WASHINGTON — Sen. Richard Lugar, a senior Republican and a reliable vote for President Bush on the war, said Monday that Bush's Iraq strategy was not working and that the United States should downsize the military's role.
The unusually blunt assessment deals a political blow to Bush, who has relied heavily on GOP support to stave off anti-war legislation.
It also comes as a surprise. Most Republicans have said they were willing to wait until September to see if Bush's recently ordered troop buildup in Iraq was working.
"In my judgment, the costs and risks of continuing down the current path outweigh the potential benefits that might be achieved," Lugar, R-Ind., said in a Senate floor speech. "Persisting indefinitely with the surge strategy will delay policy adjustments that have a better chance of protecting our vital interests over the long term."
Only a few Republicans have broken ranks and called for a change in course or embraced Democratic proposals ordering troops home by a certain date. As the top Republican and former chairman of the Senate Foreign Relations Committee, Lugar's critique could provide political cover for more Republicans wanting to challenge Bush on the war.
Lugar's spokesman Andy Fisher said the senator wanted to express his concerns publicly before Bush reviews his Iraq strategy in September.
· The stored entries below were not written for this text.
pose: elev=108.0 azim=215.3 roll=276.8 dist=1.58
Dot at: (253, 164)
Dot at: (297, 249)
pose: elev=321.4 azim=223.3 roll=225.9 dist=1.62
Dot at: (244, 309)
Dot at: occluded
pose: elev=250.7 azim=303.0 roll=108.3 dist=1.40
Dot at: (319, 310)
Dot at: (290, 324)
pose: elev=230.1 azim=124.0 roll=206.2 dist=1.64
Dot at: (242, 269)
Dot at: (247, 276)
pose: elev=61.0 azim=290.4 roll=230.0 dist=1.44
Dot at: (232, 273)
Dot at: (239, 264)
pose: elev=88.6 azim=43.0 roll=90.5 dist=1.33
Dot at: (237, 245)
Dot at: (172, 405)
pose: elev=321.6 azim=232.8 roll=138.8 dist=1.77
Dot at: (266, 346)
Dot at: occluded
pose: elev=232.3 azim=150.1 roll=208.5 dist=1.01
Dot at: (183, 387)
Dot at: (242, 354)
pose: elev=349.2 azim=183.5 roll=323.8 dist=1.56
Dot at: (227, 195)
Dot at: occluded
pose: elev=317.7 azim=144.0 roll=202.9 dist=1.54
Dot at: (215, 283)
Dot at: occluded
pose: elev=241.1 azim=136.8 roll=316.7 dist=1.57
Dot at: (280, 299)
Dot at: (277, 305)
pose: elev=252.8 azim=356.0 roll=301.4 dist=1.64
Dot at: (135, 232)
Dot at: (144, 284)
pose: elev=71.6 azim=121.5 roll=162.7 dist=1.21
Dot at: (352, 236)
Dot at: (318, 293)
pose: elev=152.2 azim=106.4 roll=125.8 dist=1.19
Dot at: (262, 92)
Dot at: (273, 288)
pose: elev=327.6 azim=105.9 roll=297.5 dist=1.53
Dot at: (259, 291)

"They've known his position on this for quite a while," Fisher said of the White House.
Lugar won't switch vote
However, Fisher said the speech does not mean Lugar would switch his vote on the war or embrace Democratic measures setting a deadline for troop withdrawals.
In January, Lugar voted against a resolution opposing the troop buildup, contending that the nonbinding measure would have no practical effect. In spring, he voted against a Democratic bill that would have triggered troop withdrawals by Oct. 1 with the goal of completing the pull out in six months.
Next month, Senate Majority Leader Harry Reid, D-Nev., plans to force votes on several anti-war proposals as amendments to a 2008 defense policy bill. Members will decide whether to cut off money for combat, demand troop withdrawals start in four months, restrict the length of combat tours and rescind Congress' 2002 authorization of Iraqi invasion.
Expected to fall short of the 60 votes needed in the Senate to pass controversial legislation, the proposals are intended to increase pressure on Bush and play up to voters frustrated with the war.